EXTRACT>
— start —
Anyways I typed all that so that I could do two things:

1) The following lyrics have been swiming aorund in my head for days now, to the point where I think I’m about 3 seconds from going insane, but still the words are comforting*.  (And, really, how bad is it to have George Michael and Nina Simone’s beautiful voice in your head 24/7?)

Feelin Good

Birds flying high you know how I feel
Sun in the sky you know how I feel
Reeds driftin’ on by you know how I feel

It’s a new dawn
It’s a new day…
It’s a new life
For me (it’s a new dawn, it’s a new day)
And I’m feeling so good
So, so good.

Fish in the sea you know how I feel
River running free you know how I feel
Blossom in the tree you know how I feel

It’s a new day
It’s a new dawn…
It’s a new life
For me
And I’m feeling good.
— end —
THE REQUEST>
Reproduce the passage quoting the song lyrics in its entirety, word for word, keeping every line and all spelling and punctuation unchanged.

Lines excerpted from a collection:
— start —
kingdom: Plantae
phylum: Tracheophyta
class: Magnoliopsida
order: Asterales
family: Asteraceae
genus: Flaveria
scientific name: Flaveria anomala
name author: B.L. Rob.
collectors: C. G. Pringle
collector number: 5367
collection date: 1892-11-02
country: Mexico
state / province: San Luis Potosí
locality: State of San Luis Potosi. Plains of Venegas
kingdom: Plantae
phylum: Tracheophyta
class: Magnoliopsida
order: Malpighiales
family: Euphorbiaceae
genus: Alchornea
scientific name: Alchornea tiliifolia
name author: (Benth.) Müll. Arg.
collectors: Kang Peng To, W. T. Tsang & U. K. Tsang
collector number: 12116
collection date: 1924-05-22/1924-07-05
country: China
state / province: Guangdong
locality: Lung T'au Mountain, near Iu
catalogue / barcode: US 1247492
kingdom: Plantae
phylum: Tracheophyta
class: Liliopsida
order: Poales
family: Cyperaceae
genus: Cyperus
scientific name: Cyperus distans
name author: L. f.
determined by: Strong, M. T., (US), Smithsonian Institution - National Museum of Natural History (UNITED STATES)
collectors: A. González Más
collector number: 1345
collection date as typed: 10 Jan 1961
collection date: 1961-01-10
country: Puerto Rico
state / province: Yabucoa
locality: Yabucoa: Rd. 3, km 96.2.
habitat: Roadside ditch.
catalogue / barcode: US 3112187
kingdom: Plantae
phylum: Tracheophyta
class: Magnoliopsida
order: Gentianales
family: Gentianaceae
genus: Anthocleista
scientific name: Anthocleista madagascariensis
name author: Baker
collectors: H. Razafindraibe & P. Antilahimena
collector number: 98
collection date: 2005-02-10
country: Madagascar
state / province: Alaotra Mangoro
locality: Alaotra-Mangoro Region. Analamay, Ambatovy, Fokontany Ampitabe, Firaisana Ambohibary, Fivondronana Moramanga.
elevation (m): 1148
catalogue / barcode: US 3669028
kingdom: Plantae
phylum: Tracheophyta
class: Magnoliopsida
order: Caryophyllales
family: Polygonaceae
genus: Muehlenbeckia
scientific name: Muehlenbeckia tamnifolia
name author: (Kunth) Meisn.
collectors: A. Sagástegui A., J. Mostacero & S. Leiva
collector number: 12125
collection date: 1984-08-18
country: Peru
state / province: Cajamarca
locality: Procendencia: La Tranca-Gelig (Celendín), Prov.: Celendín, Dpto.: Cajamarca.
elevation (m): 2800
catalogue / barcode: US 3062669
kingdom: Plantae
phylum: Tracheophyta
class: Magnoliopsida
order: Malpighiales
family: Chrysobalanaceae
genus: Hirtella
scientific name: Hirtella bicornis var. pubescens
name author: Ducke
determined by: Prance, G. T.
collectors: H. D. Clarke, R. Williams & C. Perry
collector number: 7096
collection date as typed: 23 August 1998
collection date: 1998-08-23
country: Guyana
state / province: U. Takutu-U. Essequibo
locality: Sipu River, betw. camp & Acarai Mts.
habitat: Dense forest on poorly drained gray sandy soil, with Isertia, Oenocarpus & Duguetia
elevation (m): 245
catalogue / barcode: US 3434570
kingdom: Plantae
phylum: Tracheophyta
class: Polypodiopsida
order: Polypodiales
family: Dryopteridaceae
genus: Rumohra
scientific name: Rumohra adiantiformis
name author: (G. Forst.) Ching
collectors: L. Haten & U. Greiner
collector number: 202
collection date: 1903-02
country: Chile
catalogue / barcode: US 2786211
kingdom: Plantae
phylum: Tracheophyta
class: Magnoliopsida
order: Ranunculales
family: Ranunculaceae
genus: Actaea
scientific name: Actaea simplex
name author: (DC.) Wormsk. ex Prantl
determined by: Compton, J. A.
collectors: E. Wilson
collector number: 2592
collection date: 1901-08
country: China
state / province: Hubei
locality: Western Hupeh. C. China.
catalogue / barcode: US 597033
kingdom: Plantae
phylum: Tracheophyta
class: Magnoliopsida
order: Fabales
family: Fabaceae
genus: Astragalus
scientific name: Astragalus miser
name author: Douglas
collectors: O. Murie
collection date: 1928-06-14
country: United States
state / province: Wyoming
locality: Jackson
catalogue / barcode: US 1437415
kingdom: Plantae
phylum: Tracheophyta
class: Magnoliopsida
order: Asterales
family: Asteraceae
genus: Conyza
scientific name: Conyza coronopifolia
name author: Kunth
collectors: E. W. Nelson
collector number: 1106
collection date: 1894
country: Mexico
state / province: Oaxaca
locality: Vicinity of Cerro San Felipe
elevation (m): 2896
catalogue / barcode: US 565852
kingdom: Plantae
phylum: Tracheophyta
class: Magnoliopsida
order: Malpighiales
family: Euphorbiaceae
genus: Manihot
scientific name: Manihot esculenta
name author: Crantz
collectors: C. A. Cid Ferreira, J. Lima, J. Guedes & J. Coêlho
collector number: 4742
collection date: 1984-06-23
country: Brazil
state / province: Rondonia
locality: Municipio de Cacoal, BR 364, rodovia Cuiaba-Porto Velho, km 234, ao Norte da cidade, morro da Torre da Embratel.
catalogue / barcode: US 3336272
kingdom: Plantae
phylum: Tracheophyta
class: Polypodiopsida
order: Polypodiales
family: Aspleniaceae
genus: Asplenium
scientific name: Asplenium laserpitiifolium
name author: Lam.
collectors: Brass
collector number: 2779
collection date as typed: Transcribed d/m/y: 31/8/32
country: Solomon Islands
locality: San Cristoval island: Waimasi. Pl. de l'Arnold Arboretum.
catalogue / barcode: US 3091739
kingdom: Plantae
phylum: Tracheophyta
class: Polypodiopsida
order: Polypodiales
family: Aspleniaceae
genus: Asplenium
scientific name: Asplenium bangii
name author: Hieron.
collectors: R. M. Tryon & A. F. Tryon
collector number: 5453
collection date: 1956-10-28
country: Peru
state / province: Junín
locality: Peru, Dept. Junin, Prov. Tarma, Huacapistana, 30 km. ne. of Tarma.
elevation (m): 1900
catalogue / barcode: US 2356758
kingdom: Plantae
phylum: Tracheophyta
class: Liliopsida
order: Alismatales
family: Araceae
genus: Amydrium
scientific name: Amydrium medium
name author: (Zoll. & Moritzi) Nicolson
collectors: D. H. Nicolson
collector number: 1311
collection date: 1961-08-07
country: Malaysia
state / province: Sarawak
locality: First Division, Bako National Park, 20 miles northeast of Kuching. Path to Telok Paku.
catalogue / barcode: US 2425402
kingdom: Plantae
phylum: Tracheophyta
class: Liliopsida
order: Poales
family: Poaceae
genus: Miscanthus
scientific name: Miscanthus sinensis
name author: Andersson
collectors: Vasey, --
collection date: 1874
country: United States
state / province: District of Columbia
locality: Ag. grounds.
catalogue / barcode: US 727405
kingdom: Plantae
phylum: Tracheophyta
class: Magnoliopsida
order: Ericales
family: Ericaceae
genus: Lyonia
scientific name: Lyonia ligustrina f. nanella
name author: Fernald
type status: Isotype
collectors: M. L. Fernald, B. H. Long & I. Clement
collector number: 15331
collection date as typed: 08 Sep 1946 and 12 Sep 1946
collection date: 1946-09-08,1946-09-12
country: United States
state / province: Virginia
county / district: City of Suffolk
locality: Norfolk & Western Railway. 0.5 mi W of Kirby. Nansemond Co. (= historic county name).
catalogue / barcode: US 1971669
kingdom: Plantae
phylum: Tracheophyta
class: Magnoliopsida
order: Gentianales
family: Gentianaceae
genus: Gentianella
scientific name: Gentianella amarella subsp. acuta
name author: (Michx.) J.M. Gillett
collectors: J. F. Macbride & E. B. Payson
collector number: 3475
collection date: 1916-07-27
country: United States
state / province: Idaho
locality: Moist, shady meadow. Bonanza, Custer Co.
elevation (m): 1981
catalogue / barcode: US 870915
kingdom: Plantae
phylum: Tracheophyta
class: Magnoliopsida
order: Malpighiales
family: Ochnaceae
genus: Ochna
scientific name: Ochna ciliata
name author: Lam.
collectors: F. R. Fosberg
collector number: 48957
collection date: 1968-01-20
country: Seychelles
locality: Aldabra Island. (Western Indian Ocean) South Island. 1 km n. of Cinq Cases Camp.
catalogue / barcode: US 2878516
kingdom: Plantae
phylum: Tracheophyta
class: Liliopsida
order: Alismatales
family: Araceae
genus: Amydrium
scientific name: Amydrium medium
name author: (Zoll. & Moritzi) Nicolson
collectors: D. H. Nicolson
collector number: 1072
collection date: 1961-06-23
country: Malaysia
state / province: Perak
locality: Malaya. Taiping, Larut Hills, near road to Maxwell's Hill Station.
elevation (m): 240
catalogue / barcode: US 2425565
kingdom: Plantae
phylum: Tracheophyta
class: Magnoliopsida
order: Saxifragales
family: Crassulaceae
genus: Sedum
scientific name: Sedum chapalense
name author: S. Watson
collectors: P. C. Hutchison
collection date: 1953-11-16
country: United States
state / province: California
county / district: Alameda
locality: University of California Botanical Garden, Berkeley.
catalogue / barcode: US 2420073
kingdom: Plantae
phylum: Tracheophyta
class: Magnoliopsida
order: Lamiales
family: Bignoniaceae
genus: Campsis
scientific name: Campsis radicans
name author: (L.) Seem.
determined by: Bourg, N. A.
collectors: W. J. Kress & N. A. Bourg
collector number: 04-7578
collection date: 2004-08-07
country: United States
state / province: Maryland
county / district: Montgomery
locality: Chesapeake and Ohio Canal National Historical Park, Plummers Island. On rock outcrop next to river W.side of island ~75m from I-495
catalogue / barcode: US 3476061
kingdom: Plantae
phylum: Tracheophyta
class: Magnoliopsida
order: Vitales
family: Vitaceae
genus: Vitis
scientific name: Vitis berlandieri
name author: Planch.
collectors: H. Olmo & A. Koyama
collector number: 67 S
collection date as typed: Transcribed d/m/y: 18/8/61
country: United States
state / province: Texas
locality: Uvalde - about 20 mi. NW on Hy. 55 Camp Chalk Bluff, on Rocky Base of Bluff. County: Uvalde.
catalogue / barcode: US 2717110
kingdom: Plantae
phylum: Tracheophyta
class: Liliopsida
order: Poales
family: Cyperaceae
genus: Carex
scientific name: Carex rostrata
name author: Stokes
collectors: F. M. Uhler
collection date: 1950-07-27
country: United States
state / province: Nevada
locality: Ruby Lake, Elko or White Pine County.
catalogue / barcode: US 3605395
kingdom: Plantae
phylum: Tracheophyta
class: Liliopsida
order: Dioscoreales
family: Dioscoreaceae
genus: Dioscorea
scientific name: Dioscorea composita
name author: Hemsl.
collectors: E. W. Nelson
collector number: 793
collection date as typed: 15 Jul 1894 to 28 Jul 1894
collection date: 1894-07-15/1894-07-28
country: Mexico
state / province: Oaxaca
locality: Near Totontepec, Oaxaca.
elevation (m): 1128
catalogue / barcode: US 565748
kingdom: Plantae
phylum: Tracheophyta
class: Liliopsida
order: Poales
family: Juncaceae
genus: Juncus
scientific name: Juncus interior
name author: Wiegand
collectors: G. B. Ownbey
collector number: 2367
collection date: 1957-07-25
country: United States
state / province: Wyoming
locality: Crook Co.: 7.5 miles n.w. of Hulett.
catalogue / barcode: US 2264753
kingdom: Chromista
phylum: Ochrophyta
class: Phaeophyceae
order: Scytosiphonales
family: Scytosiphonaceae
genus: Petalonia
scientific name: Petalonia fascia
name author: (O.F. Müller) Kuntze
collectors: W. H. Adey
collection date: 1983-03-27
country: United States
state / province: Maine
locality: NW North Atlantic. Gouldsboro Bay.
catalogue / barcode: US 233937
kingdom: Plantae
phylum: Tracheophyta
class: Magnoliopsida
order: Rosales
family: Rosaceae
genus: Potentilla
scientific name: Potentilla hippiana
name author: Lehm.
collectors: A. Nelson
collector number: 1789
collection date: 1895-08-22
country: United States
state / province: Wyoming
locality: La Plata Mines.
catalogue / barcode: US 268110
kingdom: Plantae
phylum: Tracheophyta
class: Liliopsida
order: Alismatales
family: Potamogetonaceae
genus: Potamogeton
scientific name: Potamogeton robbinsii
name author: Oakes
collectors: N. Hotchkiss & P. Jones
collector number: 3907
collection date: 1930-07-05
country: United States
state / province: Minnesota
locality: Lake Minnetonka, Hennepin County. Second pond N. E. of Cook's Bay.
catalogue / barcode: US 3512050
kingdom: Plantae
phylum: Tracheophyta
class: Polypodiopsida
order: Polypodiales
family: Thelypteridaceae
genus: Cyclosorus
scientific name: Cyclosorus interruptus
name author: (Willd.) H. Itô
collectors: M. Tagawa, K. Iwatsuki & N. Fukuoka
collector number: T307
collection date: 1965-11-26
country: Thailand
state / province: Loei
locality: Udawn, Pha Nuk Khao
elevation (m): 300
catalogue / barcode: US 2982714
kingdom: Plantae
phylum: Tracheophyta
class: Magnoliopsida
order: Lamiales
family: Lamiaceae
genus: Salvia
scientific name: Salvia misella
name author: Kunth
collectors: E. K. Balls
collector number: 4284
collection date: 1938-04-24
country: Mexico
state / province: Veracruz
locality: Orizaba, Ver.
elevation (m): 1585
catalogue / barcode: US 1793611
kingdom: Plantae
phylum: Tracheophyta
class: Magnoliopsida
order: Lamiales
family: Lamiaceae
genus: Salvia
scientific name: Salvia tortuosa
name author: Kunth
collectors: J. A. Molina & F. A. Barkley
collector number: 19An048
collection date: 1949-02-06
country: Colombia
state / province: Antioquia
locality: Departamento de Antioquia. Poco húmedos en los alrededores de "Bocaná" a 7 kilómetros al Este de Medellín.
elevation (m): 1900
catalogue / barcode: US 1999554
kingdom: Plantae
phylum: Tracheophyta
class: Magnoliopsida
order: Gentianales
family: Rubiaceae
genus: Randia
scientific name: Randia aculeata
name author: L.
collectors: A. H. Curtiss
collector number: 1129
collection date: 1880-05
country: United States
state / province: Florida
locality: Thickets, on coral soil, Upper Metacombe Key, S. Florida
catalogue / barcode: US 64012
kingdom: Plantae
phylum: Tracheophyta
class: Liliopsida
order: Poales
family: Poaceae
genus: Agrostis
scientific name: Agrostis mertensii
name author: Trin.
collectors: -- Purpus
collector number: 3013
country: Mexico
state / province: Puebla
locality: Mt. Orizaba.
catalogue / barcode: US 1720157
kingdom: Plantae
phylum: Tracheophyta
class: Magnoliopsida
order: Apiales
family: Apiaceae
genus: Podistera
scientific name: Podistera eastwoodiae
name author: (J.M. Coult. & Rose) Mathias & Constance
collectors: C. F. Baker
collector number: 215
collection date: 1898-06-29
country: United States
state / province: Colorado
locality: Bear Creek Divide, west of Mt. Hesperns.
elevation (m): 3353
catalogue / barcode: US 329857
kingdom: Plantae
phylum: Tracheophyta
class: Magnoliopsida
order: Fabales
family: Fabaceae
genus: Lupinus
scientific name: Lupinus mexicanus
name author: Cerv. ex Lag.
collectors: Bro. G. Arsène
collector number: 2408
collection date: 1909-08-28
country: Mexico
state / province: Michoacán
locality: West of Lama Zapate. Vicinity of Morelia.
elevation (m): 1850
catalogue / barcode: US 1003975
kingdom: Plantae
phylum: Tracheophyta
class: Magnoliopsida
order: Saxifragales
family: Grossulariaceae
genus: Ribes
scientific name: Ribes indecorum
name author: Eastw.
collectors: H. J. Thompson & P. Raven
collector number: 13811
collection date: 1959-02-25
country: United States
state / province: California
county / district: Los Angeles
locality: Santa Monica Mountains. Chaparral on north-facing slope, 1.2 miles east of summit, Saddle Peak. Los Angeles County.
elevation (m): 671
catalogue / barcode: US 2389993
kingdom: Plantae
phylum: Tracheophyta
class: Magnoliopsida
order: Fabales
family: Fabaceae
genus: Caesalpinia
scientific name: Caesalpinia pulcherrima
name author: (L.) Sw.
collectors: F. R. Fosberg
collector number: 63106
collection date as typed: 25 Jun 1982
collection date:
— end —
RESPONSE TO THIS TASK>
Anyways I typed all that so that I could do two things:

1) The following lyrics have been swiming aorund in my head for days now, to the point where I think I’m about 3 seconds from going insane, but still the words are comforting*.  (And, really, how bad is it to have George Michael and Nina Simone’s beautiful voice in your head 24/7?)

Feelin Good

Birds flying high you know how I feel
Sun in the sky you know how I feel
Reeds driftin’ on by you know how I feel

It’s a new dawn
It’s a new day…
It’s a new life
For me (it’s a new dawn, it’s a new day)
And I’m feeling so good
So, so good.

Fish in the sea you know how I feel
River running free you know how I feel
Blossom in the tree you know how I feel

It’s a new day
It’s a new dawn…
It’s a new life
For me
And I’m feeling good.